In an emergency everything counts and it is better to make demands on others from higher moral ground than from a position of doing nothing. Besides, addressing this crisis requires unprecedented international cooperation with everyone doing what they can. Instead, the fossil fuel firms are doubling down on shareholder dividends and continuing to invest in oil and gas exploration, which the British government among others is only too willing to license and subsidise. The Irish government is not far behind, spending as it does over €2 billion per year on direct and indirect fossil fuel subsidies.

Which brings us to another orange cause. Why is it that the favourite colour of Just Stop Oil protestors is orange? Why do they slow-walk carrying orange banners? Why do they scatter orange dust and spray orange liquid over the Bank of England, MI5’s HQ and government department buildings? 

According to PhD student and Just Stop Oil activist Alex de Koning, orange is used because it is  “a bright colour” and “a symbol of hope”, which only goes to show how context matters. As it happens, the influential right-wing think tank Policy Exchange agrees with him on this, at least as far as using orange as a thematic colour for their logo and publications. But that’s where agreement ends. 
Policy Exchange (PE), like many of the nearby Tufton Street crew and the Tory party itself, not only receives oil industry funding but also promotes fossil fuel interests in a number of ways. As Peter Geoghegan of reveals, PM Rishi Sunak recently commended PE for helping to draft legislation designed to curb the tactics of Just Stop Oil and other climate activist groups, now described as a “crackdown” on “extremists”.

Sunak once worked for PE which has received substantial funding from US-based climate denial foundations. Perhaps this explains why Sunak is “uninterested in climate change”, in the words of Zak Goldsmith who resigned from the Westminster government at the end of June. 

When Just Stop Oil heard about PE’s authorship of anti-protest legislation, they responded by giving Policy Exchange the orange paint treatment last week. Activists had already sprayed Tufton Street in October last year. 

The genius guiding Britain through the climate crisis at the moment is Grant Shapps, SoS for Energy Security and Net Zero. Shapps has now written to the Labour party, which he refers to as “the political wing of Just Stop Oil” – you can see where this is going – asking them to pay for cleaning up the orange mess.

Just Stop Oil could have chosen green paint for the Policy Exchange make over. This would be appropriate because of PE’s role in engineering a last minute amendment to the Northern Ireland Troubles (Legacy and Reconciliation) Bill, otherwise known as the “bill of shame”.  The latest shenanigans stem from Gerry Adams successfully persuading the Supreme Court in 2020 that he was wrongfully convicted for escaping from detention/internment all those years ago because his initial detention was unlawful – the Secretary of State had not considered the detention personally and had not signed the actual detention order. 
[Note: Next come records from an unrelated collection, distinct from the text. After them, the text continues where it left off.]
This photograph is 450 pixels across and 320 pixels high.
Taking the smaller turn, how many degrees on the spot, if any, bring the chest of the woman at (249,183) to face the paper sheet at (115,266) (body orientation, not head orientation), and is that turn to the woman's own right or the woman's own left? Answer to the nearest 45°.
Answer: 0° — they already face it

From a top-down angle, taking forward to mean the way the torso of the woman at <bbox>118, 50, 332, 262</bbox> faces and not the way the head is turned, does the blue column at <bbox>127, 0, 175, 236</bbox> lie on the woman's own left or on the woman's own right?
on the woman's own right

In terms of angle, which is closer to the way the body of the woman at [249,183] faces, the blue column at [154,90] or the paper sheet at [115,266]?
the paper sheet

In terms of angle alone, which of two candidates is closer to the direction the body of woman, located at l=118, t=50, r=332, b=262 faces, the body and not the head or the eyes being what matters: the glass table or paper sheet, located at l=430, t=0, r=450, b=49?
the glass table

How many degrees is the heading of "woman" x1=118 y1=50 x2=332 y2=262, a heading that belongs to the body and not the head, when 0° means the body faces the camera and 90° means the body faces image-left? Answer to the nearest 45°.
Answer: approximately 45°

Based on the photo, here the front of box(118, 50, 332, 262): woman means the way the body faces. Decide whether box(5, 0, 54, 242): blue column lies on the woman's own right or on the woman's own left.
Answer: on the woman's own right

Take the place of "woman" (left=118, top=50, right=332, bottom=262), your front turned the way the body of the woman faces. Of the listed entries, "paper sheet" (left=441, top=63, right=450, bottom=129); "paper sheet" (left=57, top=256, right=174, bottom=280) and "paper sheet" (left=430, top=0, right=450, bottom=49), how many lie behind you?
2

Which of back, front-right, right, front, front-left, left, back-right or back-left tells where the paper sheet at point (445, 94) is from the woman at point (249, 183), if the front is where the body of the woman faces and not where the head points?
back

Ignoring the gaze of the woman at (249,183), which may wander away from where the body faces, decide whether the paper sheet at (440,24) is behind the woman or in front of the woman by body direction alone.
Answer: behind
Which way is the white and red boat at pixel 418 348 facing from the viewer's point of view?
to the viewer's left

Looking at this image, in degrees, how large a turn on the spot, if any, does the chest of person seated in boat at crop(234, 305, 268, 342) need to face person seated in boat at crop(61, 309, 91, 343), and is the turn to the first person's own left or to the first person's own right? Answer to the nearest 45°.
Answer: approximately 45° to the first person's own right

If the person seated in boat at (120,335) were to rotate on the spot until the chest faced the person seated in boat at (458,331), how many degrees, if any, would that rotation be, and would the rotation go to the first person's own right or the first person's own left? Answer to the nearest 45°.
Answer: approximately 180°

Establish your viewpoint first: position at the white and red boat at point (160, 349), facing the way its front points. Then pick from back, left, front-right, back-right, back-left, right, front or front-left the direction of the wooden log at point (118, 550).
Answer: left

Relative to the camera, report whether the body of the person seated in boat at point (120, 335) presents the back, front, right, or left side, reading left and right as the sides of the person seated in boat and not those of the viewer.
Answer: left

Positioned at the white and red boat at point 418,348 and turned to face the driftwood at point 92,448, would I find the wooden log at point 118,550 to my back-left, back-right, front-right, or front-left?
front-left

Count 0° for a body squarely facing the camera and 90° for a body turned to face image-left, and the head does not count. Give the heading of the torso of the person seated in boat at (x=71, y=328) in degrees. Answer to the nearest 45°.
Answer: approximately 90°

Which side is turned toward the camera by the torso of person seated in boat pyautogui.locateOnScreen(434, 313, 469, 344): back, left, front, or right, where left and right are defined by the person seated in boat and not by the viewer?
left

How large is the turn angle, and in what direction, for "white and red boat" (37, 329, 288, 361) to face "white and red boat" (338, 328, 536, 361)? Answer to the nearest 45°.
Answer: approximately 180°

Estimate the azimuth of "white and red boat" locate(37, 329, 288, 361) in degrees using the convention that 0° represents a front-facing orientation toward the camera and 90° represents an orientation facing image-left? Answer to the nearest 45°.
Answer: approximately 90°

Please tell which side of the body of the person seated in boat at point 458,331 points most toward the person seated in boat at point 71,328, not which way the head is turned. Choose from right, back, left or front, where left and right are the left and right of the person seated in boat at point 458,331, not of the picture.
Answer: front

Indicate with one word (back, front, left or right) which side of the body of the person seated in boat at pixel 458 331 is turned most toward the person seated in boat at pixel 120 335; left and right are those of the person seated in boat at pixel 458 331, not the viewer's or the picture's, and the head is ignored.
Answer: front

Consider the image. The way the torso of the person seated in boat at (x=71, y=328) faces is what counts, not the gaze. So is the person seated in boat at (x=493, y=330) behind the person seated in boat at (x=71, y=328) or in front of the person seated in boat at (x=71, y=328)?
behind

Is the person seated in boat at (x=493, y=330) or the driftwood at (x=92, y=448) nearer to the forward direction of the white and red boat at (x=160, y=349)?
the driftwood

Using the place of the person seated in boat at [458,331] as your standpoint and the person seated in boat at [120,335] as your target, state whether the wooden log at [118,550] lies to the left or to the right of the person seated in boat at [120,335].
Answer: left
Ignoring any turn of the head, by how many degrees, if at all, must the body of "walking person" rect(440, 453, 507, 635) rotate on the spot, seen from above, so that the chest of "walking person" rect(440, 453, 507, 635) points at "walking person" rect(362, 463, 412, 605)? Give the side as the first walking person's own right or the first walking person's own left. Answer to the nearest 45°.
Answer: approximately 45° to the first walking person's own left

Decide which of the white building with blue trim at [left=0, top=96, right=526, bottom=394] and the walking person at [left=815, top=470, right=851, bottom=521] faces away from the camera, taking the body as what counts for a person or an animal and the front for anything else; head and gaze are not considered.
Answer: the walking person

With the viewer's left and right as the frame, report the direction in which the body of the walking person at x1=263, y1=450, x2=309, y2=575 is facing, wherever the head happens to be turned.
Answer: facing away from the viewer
The implication of the Supreme Court’s ruling was that Gerry Adams and many others in the same position could now claim compensation for a miscarriage of justice and wrongful imprisonment. But the very idea of compensating people for being detained without charge or trial stuck in the throat of some, so within days, lobbyists at PE published a pamphlet arguing that “the Supreme Court’s judgment was clearly wrong” and that the law had to be changed. Lately, they came up with a few clauses to amend the 1972 legislation (Detention of Terrorists (Northern Ireland) Order) with retrospective effect, thereby closing down the possibility of compensation claims. These amendments to the Legacy Bill were taken up by the government and passed by the House of Lords on 5 July. The Bill is expected to become law in early September.  

Facing up to the climate emergency is not easy politically or personally, but it is both urgent and unavoidable. There are well organised and funded lobby groups who constantly muddy the waters of popular debate and understanding as they do the bidding of the fossil fuel companies, and their tentacles spread across many policy areas. So beware. Climate justice needs to be urgently pursued and pursued on the basis of economic justice, within countries and between the north and south of the globe.